Task statement
Line by line, print the records exactly as they are, dropping the pictures.
□ □ □ □ □
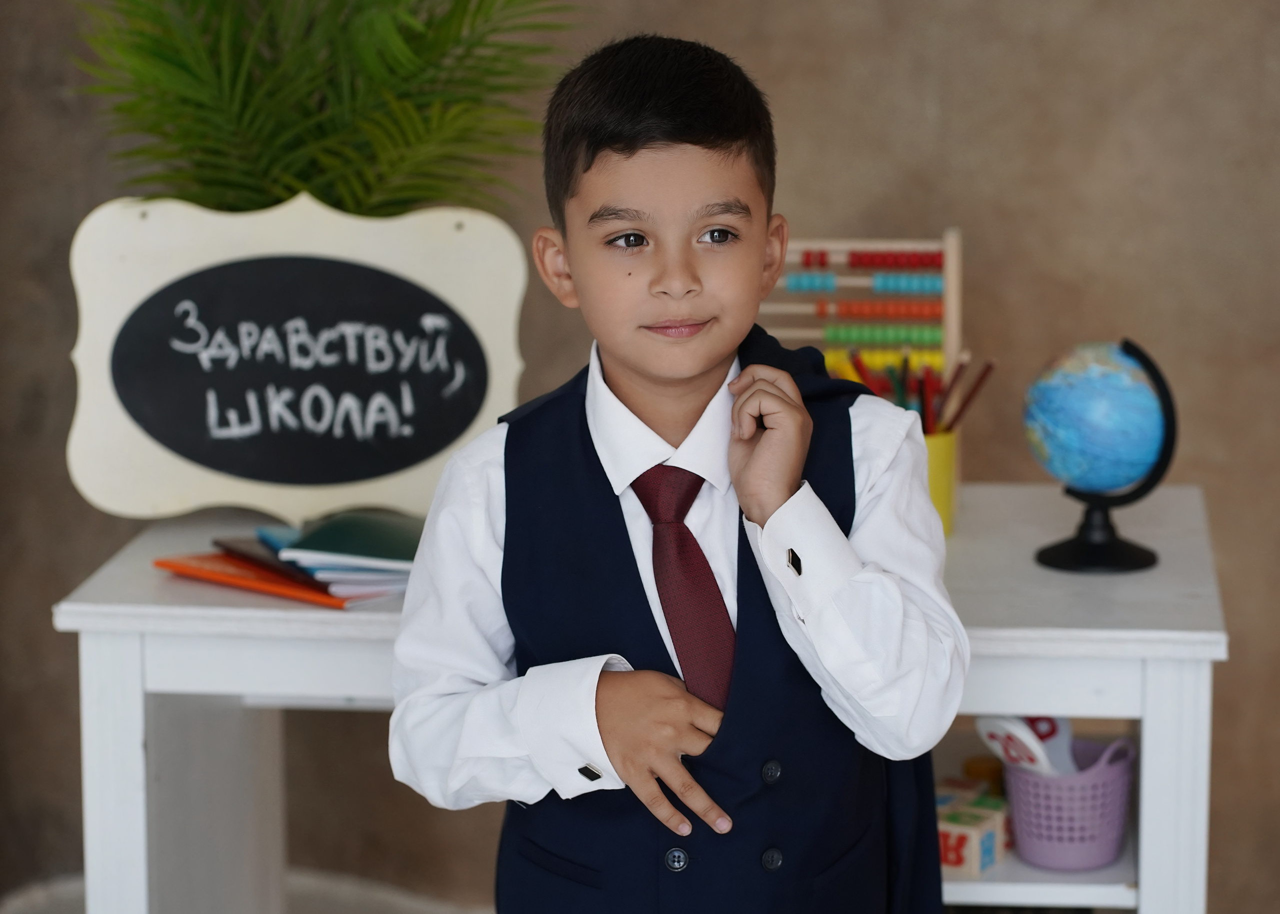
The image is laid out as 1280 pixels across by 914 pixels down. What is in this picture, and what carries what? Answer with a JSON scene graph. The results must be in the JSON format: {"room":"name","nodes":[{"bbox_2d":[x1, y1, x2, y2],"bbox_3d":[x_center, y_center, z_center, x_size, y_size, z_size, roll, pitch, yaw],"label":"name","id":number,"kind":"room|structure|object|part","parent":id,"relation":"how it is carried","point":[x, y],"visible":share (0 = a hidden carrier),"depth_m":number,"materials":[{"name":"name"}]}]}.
{"room":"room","nodes":[
{"label":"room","id":0,"kind":"room"},
{"bbox_2d":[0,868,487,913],"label":"floor","id":1,"kind":"structure","parent":0,"point":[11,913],"depth_m":4.85,"materials":[{"name":"grey carpet"}]},
{"bbox_2d":[0,0,1279,911],"bbox_3d":[0.344,-0.717,4.626,4.863,2.677,0.163,1,11,6],"label":"wall","id":2,"kind":"structure","parent":0,"point":[997,246],"depth_m":4.65,"materials":[{"name":"paint"}]},
{"label":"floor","id":3,"kind":"structure","parent":0,"visible":0},
{"bbox_2d":[51,479,1227,913],"bbox_3d":[0.026,0.433,3.891,0.980,0.697,0.545,1,11,6],"label":"white desk","id":4,"kind":"object","parent":3,"relation":"on","point":[1201,638],"visible":0.63,"depth_m":3.66,"materials":[{"name":"white wood"}]},
{"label":"leg","id":5,"kind":"part","parent":4,"relation":"part of","materials":[{"name":"white wood"}]},
{"bbox_2d":[152,553,358,609],"bbox_3d":[-0.287,0.099,3.716,0.242,0.011,0.160,9,14,40],"label":"orange folder","id":6,"kind":"object","parent":4,"relation":"on","point":[318,599],"visible":0.52,"depth_m":3.67,"materials":[{"name":"paper"}]},
{"bbox_2d":[211,537,321,585],"bbox_3d":[-0.272,0.085,3.709,0.144,0.010,0.199,-7,12,-31],"label":"notebook","id":7,"kind":"object","parent":6,"relation":"on","point":[266,563],"visible":0.47,"depth_m":3.68,"materials":[{"name":"paper"}]},
{"bbox_2d":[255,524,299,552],"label":"blue book","id":8,"kind":"object","parent":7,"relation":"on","point":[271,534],"visible":0.25,"depth_m":3.72,"materials":[{"name":"blue paper"}]},
{"bbox_2d":[277,508,423,571],"bbox_3d":[-0.228,0.067,3.712,0.150,0.011,0.198,1,11,6],"label":"green book","id":9,"kind":"object","parent":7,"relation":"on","point":[310,547],"visible":0.89,"depth_m":3.68,"materials":[{"name":"green paper"}]},
{"bbox_2d":[59,193,530,521],"bbox_3d":[-0.308,-0.087,3.837,0.380,0.307,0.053,1,11,6],"label":"sign","id":10,"kind":"object","parent":4,"relation":"on","point":[178,469],"visible":0.97,"depth_m":3.83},
{"bbox_2d":[68,0,580,218],"bbox_3d":[-0.302,-0.397,3.967,0.577,0.780,0.599,1,11,6],"label":"potted plant","id":11,"kind":"object","parent":4,"relation":"on","point":[220,184],"visible":0.71,"depth_m":3.92,"materials":[{"name":"green plant"}]},
{"bbox_2d":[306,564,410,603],"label":"notebook","id":12,"kind":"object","parent":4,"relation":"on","point":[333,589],"visible":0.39,"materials":[{"name":"white paper"}]},
{"bbox_2d":[756,229,965,523],"bbox_3d":[0.177,-0.079,4.088,0.246,0.269,0.095,1,11,6],"label":"abacus","id":13,"kind":"object","parent":4,"relation":"on","point":[954,283],"visible":0.5,"depth_m":4.06,"materials":[{"name":"wood"}]},
{"bbox_2d":[922,427,957,535],"bbox_3d":[0.241,0.020,3.878,0.097,0.099,0.091,1,11,6],"label":"pencil cup","id":14,"kind":"object","parent":4,"relation":"on","point":[949,463],"visible":0.32,"depth_m":3.85,"materials":[{"name":"yellow"}]},
{"bbox_2d":[847,350,899,402],"bbox_3d":[0.218,-0.031,3.924,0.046,0.136,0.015,9,14,41],"label":"pencil","id":15,"kind":"object","parent":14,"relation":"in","point":[864,374],"visible":0.29,"depth_m":3.91,"materials":[{"name":"wood"}]},
{"bbox_2d":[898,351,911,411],"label":"pencil","id":16,"kind":"object","parent":14,"relation":"in","point":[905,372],"visible":0.45,"depth_m":3.93,"materials":[{"name":"black wood"}]},
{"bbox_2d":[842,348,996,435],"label":"pencils","id":17,"kind":"object","parent":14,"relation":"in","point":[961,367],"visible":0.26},
{"bbox_2d":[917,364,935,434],"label":"pencil","id":18,"kind":"object","parent":14,"relation":"in","point":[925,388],"visible":0.49,"depth_m":3.87,"materials":[{"name":"red wood"}]},
{"bbox_2d":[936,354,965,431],"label":"pencil","id":19,"kind":"object","parent":14,"relation":"in","point":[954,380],"visible":0.5,"depth_m":3.89,"materials":[{"name":"brown wood"}]},
{"bbox_2d":[942,358,997,433],"bbox_3d":[0.301,-0.034,3.923,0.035,0.108,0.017,-7,12,-30],"label":"pencil","id":20,"kind":"object","parent":14,"relation":"in","point":[959,416],"visible":0.51,"depth_m":3.91,"materials":[{"name":"brown wood"}]},
{"bbox_2d":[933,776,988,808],"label":"toy block","id":21,"kind":"object","parent":4,"relation":"on","point":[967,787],"visible":0.3,"depth_m":3.87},
{"bbox_2d":[935,789,1009,879],"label":"toy blocks","id":22,"kind":"object","parent":4,"relation":"on","point":[954,863],"visible":0.55,"depth_m":3.72,"materials":[{"name":"beige wood"}]},
{"bbox_2d":[961,755,1006,794],"bbox_3d":[0.328,0.306,3.983,0.049,0.044,0.047,1,11,6],"label":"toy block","id":23,"kind":"object","parent":4,"relation":"in","point":[979,766],"visible":0.5,"depth_m":3.96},
{"bbox_2d":[1002,733,1136,871],"bbox_3d":[0.385,0.301,3.800,0.144,0.109,0.152,5,12,27],"label":"basket","id":24,"kind":"object","parent":4,"relation":"on","point":[1023,826],"visible":0.76,"depth_m":3.75,"materials":[{"name":"plastic"}]},
{"bbox_2d":[972,714,1077,778],"bbox_3d":[0.361,0.290,3.826,0.104,0.152,0.094,-9,13,-38],"label":"white object","id":25,"kind":"object","parent":24,"relation":"in","point":[985,730],"visible":0.55,"depth_m":3.80,"materials":[{"name":"white"}]},
{"bbox_2d":[1027,336,1179,573],"bbox_3d":[0.416,-0.003,3.829,0.136,0.209,0.138,-1,11,-5],"label":"globe","id":26,"kind":"object","parent":4,"relation":"on","point":[1170,424],"visible":0.93,"depth_m":3.78,"materials":[{"name":"blue plastic"}]},
{"bbox_3d":[0.417,0.044,3.850,0.135,0.110,0.148,-1,11,-5],"label":"stand","id":27,"kind":"part","parent":26,"relation":"part of","materials":[{"name":"black plastic"}]},
{"bbox_3d":[0.458,0.494,3.653,0.060,0.661,0.067,1,11,6],"label":"leg","id":28,"kind":"part","parent":4,"relation":"part of","materials":[{"name":"white wood"}]},
{"bbox_2d":[383,32,972,913],"bbox_3d":[0.040,0.291,3.087,0.403,1.127,0.406,1,11,6],"label":"child","id":29,"kind":"object","parent":3,"relation":"on","point":[627,735],"visible":0.97,"depth_m":2.99}
]}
□ □ □ □ □
Answer below
The image is laid out as 1280 pixels across by 914 pixels down. What is in this picture, and what carries what? Answer with a JSON scene graph. The results must be in the JSON format: {"room":"name","nodes":[{"bbox_2d":[x1, y1, x2, y2],"bbox_3d":[x_center, y_center, z_center, x_size, y_size, z_size, roll, pitch, yaw],"label":"name","id":number,"kind":"room|structure|object|part","parent":id,"relation":"how it is carried","point":[x, y],"visible":share (0 = a hidden carrier),"depth_m":number,"materials":[{"name":"name"}]}]}.
{"room":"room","nodes":[
{"label":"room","id":0,"kind":"room"},
{"bbox_2d":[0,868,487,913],"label":"floor","id":1,"kind":"structure","parent":0,"point":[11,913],"depth_m":4.85,"materials":[{"name":"grey carpet"}]},
{"bbox_2d":[0,0,1279,911],"bbox_3d":[0.344,-0.717,4.626,4.863,2.677,0.163,1,11,6],"label":"wall","id":2,"kind":"structure","parent":0,"point":[997,246],"depth_m":4.65,"materials":[{"name":"paint"}]},
{"label":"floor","id":3,"kind":"structure","parent":0,"visible":0},
{"bbox_2d":[51,479,1227,913],"bbox_3d":[0.026,0.433,3.891,0.980,0.697,0.545,1,11,6],"label":"white desk","id":4,"kind":"object","parent":3,"relation":"on","point":[1201,638],"visible":0.63,"depth_m":3.66,"materials":[{"name":"white wood"}]},
{"label":"leg","id":5,"kind":"part","parent":4,"relation":"part of","materials":[{"name":"white wood"}]},
{"bbox_2d":[152,553,358,609],"bbox_3d":[-0.287,0.099,3.716,0.242,0.011,0.160,9,14,40],"label":"orange folder","id":6,"kind":"object","parent":4,"relation":"on","point":[318,599],"visible":0.52,"depth_m":3.67,"materials":[{"name":"paper"}]},
{"bbox_2d":[211,537,321,585],"bbox_3d":[-0.272,0.085,3.709,0.144,0.010,0.199,-7,12,-31],"label":"notebook","id":7,"kind":"object","parent":6,"relation":"on","point":[266,563],"visible":0.47,"depth_m":3.68,"materials":[{"name":"paper"}]},
{"bbox_2d":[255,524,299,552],"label":"blue book","id":8,"kind":"object","parent":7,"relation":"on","point":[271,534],"visible":0.25,"depth_m":3.72,"materials":[{"name":"blue paper"}]},
{"bbox_2d":[277,508,423,571],"bbox_3d":[-0.228,0.067,3.712,0.150,0.011,0.198,1,11,6],"label":"green book","id":9,"kind":"object","parent":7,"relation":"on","point":[310,547],"visible":0.89,"depth_m":3.68,"materials":[{"name":"green paper"}]},
{"bbox_2d":[59,193,530,521],"bbox_3d":[-0.308,-0.087,3.837,0.380,0.307,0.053,1,11,6],"label":"sign","id":10,"kind":"object","parent":4,"relation":"on","point":[178,469],"visible":0.97,"depth_m":3.83},
{"bbox_2d":[68,0,580,218],"bbox_3d":[-0.302,-0.397,3.967,0.577,0.780,0.599,1,11,6],"label":"potted plant","id":11,"kind":"object","parent":4,"relation":"on","point":[220,184],"visible":0.71,"depth_m":3.92,"materials":[{"name":"green plant"}]},
{"bbox_2d":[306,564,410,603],"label":"notebook","id":12,"kind":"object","parent":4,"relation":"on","point":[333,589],"visible":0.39,"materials":[{"name":"white paper"}]},
{"bbox_2d":[756,229,965,523],"bbox_3d":[0.177,-0.079,4.088,0.246,0.269,0.095,1,11,6],"label":"abacus","id":13,"kind":"object","parent":4,"relation":"on","point":[954,283],"visible":0.5,"depth_m":4.06,"materials":[{"name":"wood"}]},
{"bbox_2d":[922,427,957,535],"bbox_3d":[0.241,0.020,3.878,0.097,0.099,0.091,1,11,6],"label":"pencil cup","id":14,"kind":"object","parent":4,"relation":"on","point":[949,463],"visible":0.32,"depth_m":3.85,"materials":[{"name":"yellow"}]},
{"bbox_2d":[847,350,899,402],"bbox_3d":[0.218,-0.031,3.924,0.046,0.136,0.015,9,14,41],"label":"pencil","id":15,"kind":"object","parent":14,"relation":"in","point":[864,374],"visible":0.29,"depth_m":3.91,"materials":[{"name":"wood"}]},
{"bbox_2d":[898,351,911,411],"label":"pencil","id":16,"kind":"object","parent":14,"relation":"in","point":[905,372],"visible":0.45,"depth_m":3.93,"materials":[{"name":"black wood"}]},
{"bbox_2d":[842,348,996,435],"label":"pencils","id":17,"kind":"object","parent":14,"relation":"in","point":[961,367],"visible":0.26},
{"bbox_2d":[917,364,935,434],"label":"pencil","id":18,"kind":"object","parent":14,"relation":"in","point":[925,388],"visible":0.49,"depth_m":3.87,"materials":[{"name":"red wood"}]},
{"bbox_2d":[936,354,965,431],"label":"pencil","id":19,"kind":"object","parent":14,"relation":"in","point":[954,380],"visible":0.5,"depth_m":3.89,"materials":[{"name":"brown wood"}]},
{"bbox_2d":[942,358,997,433],"bbox_3d":[0.301,-0.034,3.923,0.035,0.108,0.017,-7,12,-30],"label":"pencil","id":20,"kind":"object","parent":14,"relation":"in","point":[959,416],"visible":0.51,"depth_m":3.91,"materials":[{"name":"brown wood"}]},
{"bbox_2d":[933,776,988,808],"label":"toy block","id":21,"kind":"object","parent":4,"relation":"on","point":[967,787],"visible":0.3,"depth_m":3.87},
{"bbox_2d":[935,789,1009,879],"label":"toy blocks","id":22,"kind":"object","parent":4,"relation":"on","point":[954,863],"visible":0.55,"depth_m":3.72,"materials":[{"name":"beige wood"}]},
{"bbox_2d":[961,755,1006,794],"bbox_3d":[0.328,0.306,3.983,0.049,0.044,0.047,1,11,6],"label":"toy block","id":23,"kind":"object","parent":4,"relation":"in","point":[979,766],"visible":0.5,"depth_m":3.96},
{"bbox_2d":[1002,733,1136,871],"bbox_3d":[0.385,0.301,3.800,0.144,0.109,0.152,5,12,27],"label":"basket","id":24,"kind":"object","parent":4,"relation":"on","point":[1023,826],"visible":0.76,"depth_m":3.75,"materials":[{"name":"plastic"}]},
{"bbox_2d":[972,714,1077,778],"bbox_3d":[0.361,0.290,3.826,0.104,0.152,0.094,-9,13,-38],"label":"white object","id":25,"kind":"object","parent":24,"relation":"in","point":[985,730],"visible":0.55,"depth_m":3.80,"materials":[{"name":"white"}]},
{"bbox_2d":[1027,336,1179,573],"bbox_3d":[0.416,-0.003,3.829,0.136,0.209,0.138,-1,11,-5],"label":"globe","id":26,"kind":"object","parent":4,"relation":"on","point":[1170,424],"visible":0.93,"depth_m":3.78,"materials":[{"name":"blue plastic"}]},
{"bbox_3d":[0.417,0.044,3.850,0.135,0.110,0.148,-1,11,-5],"label":"stand","id":27,"kind":"part","parent":26,"relation":"part of","materials":[{"name":"black plastic"}]},
{"bbox_3d":[0.458,0.494,3.653,0.060,0.661,0.067,1,11,6],"label":"leg","id":28,"kind":"part","parent":4,"relation":"part of","materials":[{"name":"white wood"}]},
{"bbox_2d":[383,32,972,913],"bbox_3d":[0.040,0.291,3.087,0.403,1.127,0.406,1,11,6],"label":"child","id":29,"kind":"object","parent":3,"relation":"on","point":[627,735],"visible":0.97,"depth_m":2.99}
]}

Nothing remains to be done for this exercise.